**TEXTE CITÉ:**

Golnâz Pâyâni
Au salon de Montrouge qui vient de s’achever, ses œuvres, n’étaient pas les plus spectaculaires : une vidéo et deux broderies et, plus loin – puisque le nouveau commissaire a décidé de partager la présentation en sections -, un incroyable livre d’artistes, Oasis, dans lequel les frontières des 196 pays de la planète étaient reproduites, mais uniformisés à l’échelle et en creux, allant du plus grand au plus petit, comme pour évoquer une béance, une disparation, mais aussi une recomposition. Le film, lui, Mille et une nuits, était un montage d’extraits de films muets dans lequel on voyait des personnages manifester leur étonnement devant quelque chose. Mais devant quoi ? On ne le sait pas et c’est bien ce qui intéresse Golnâz Pâyâni, l’auteur de ces œuvres, le hors-champ, ce qu’on ne voit pas ou qui a disparu et dont elle cherche la trace.
L’artiste est née en Iran en 1986, dans une famille culturellement ouverte (son père a étudié aux Etats-Unis) et c’est là qu’elle commence à étudier la peinture. Mais à la fois en raison des pesanteurs de la société iranienne et parce qu’elle aspire à venir en France, qui a eu une place si importante dans l’histoire de l’art, elle postule dans différentes écoles d’art de l’hexagone. C’est aux Beaux-Arts de Clermont-Ferrand, où la procédure d’admission a été le plus simplifiée (elle a pu passer l’entretien au téléphone, sans avoir à se déplacer) qu’elle est admise. Au début, elle parle mal le français (elle l’a appris un peu avant de partir), mais l’adaptation se fait bien, l’intégration en France n’a rien de violent et elle éprouve même un sentiment grisant de « renouveau » et de « recommencement ».
Ce n’est qu’au bout de quelques années qu’elle commence à sentir l’exil et le mal du pays, au bout de quelques temps que sa famille et ses amis lui manquent, même si elle retourne régulièrement en Iran. Car elle reste plus de cinq ans à Clermont, avant de venir s’installer à Saint-Ouen où elle vit et travaille actuellement. Est-ce la raison pour laquelle le manque, le vide et l’absence sont tellement à l’œuvre dans son travail ? Sans doute, mais elle ne souhaite pas que son travail soit lu à la seule lueur de son itinéraire personnel, ni qu’il ait l’allure d’un manifeste : elle veut qu’il soit riche d’interprétations multiples et que le spectateur le voit de la manière qui lui semble la plus adaptée.

**OBJECTIF VISÉ:** Réécrivez le passage du texte sur Golnâz Pâyâni qui commence par « Ce n’est qu’au » et se poursuit jusqu'à « la plus adaptée. », en remplaçant « Saint-Ouen » par « Montreuil ».

**EXTRAIT DES DONNÉES:**
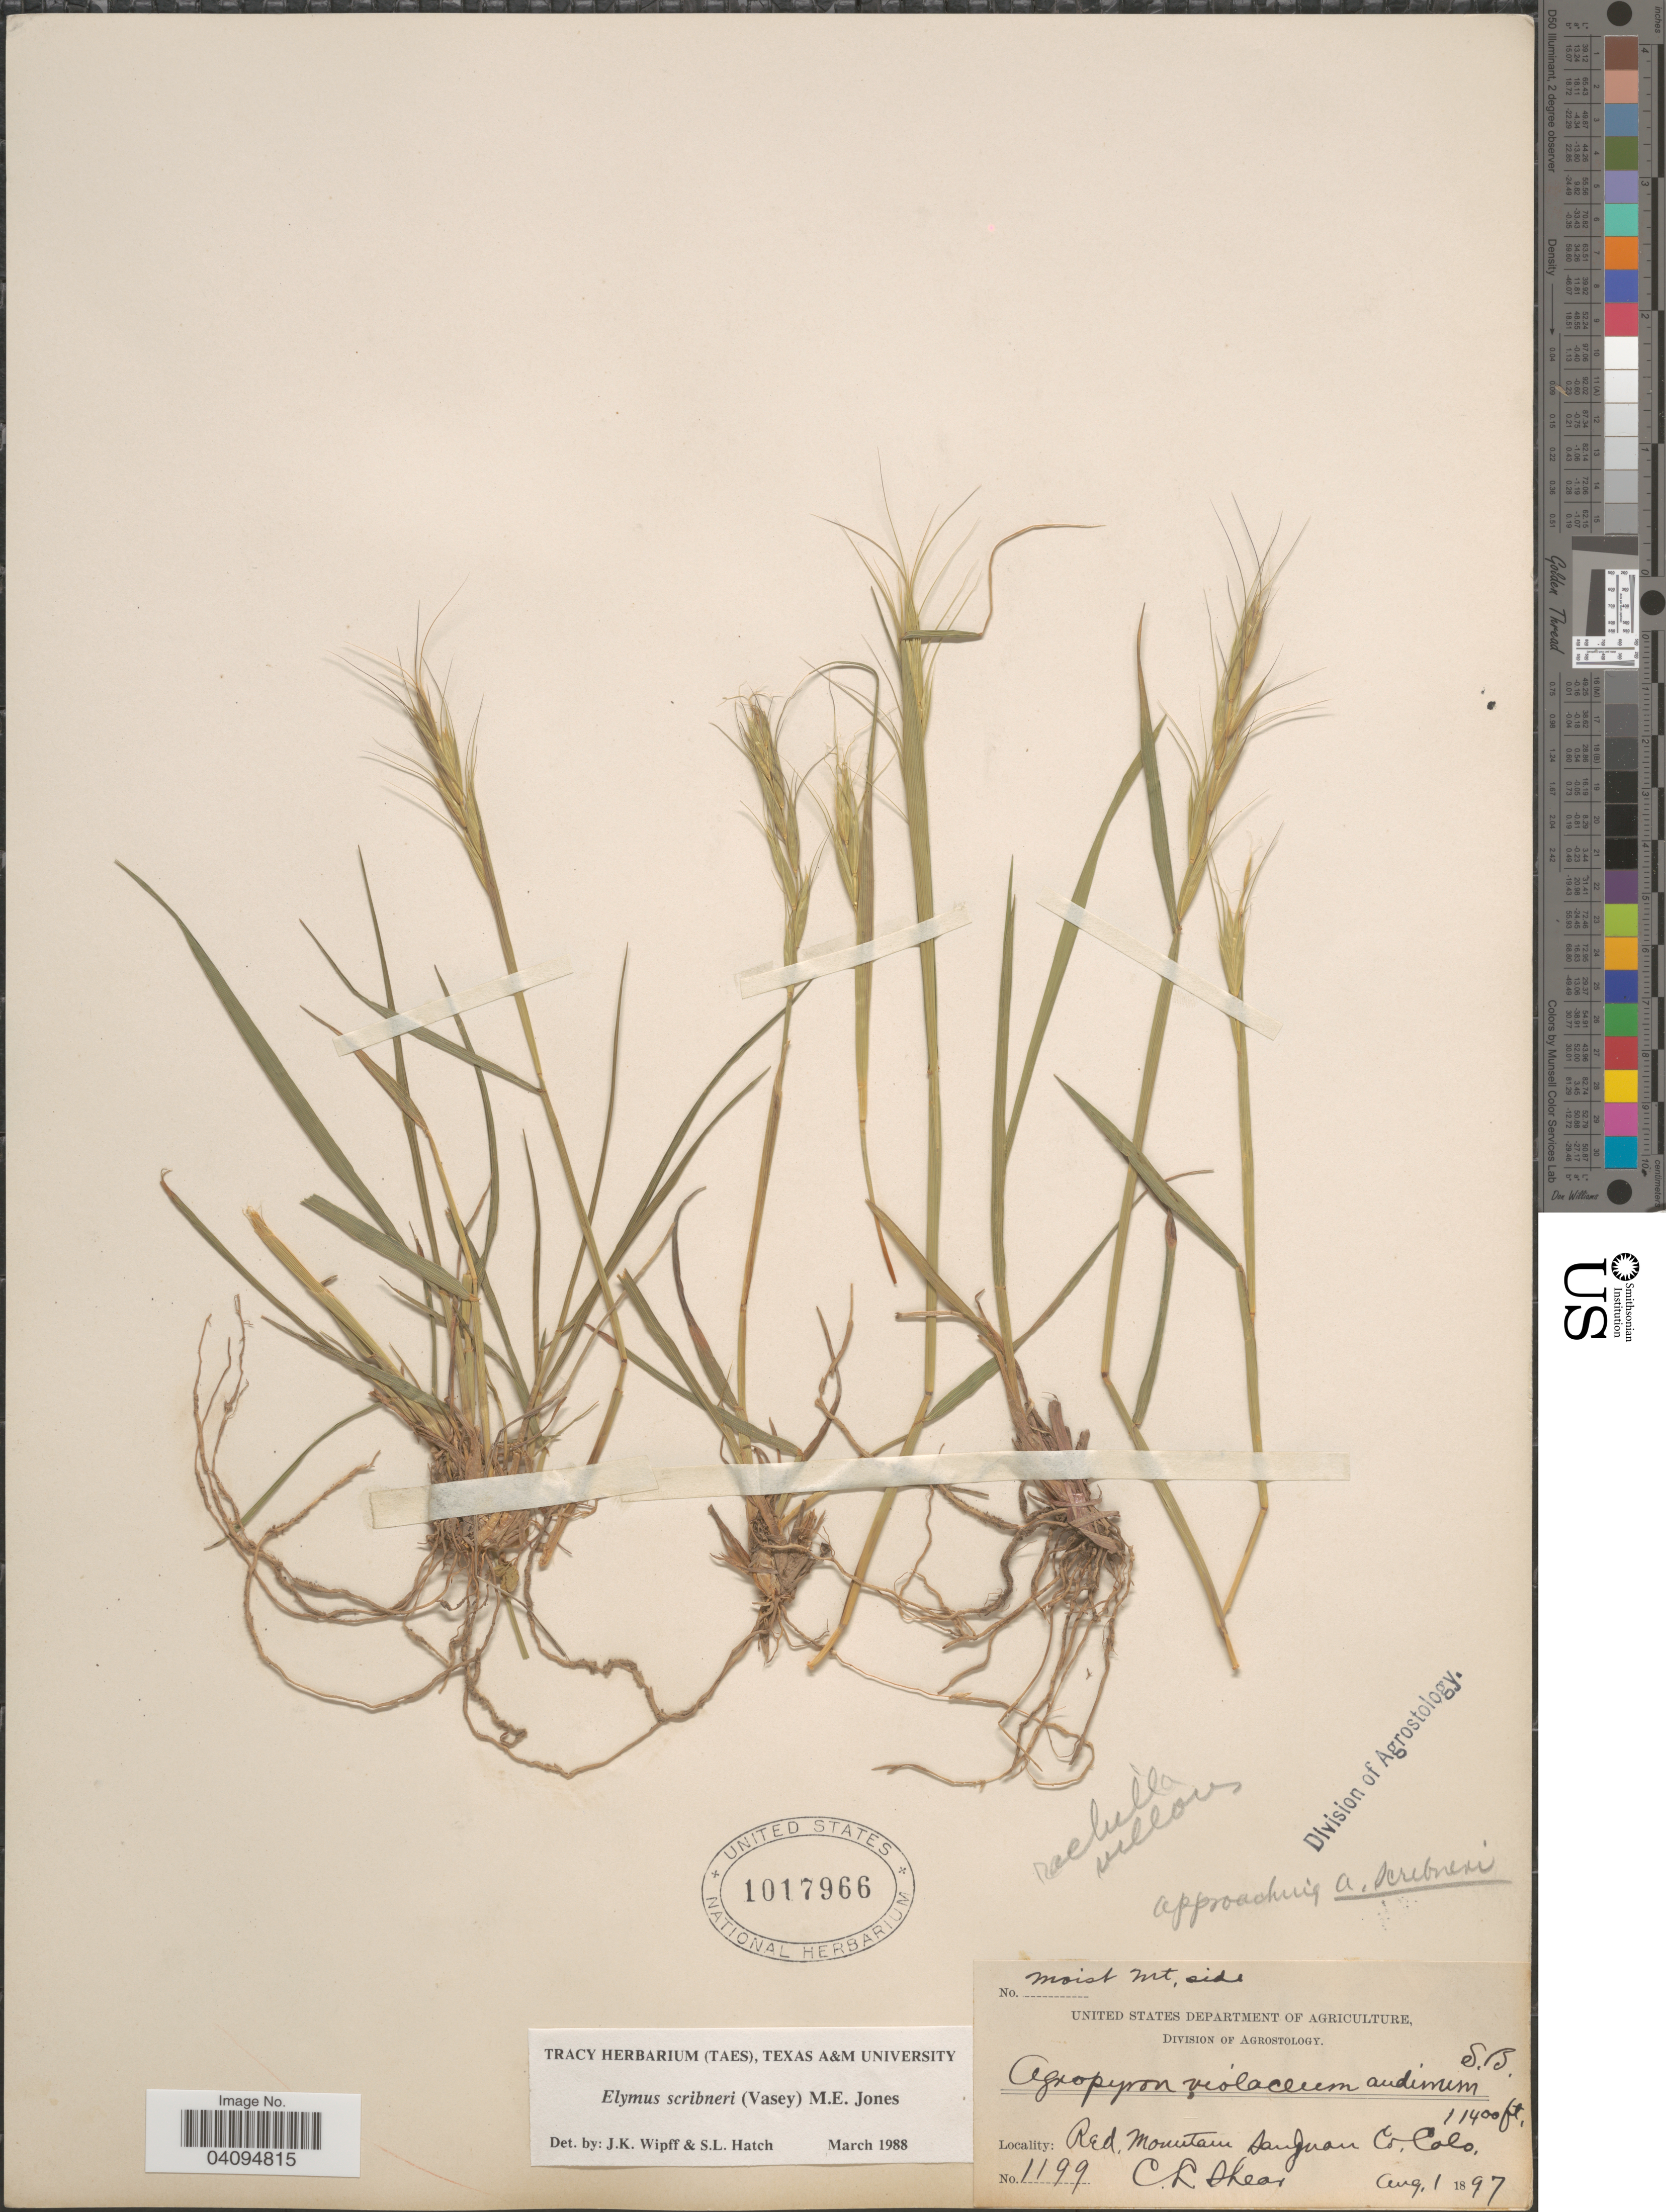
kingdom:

**RÉPONSE ATTENDUE:**
Ce n’est qu’au bout de quelques années qu’elle commence à sentir l’exil et le mal du pays, au bout de quelques temps que sa famille et ses amis lui manquent, même si elle retourne régulièrement en Iran. Car elle reste plus de cinq ans à Clermont, avant de venir s’installer à Montreuil où elle vit et travaille actuellement. Est-ce la raison pour laquelle le manque, le vide et l’absence sont tellement à l’œuvre dans son travail ? Sans doute, mais elle ne souhaite pas que son travail soit lu à la seule lueur de son itinéraire personnel, ni qu’il ait l’allure d’un manifeste : elle veut qu’il soit riche d’interprétations multiples et que le spectateur le voit de la manière qui lui semble la plus adaptée.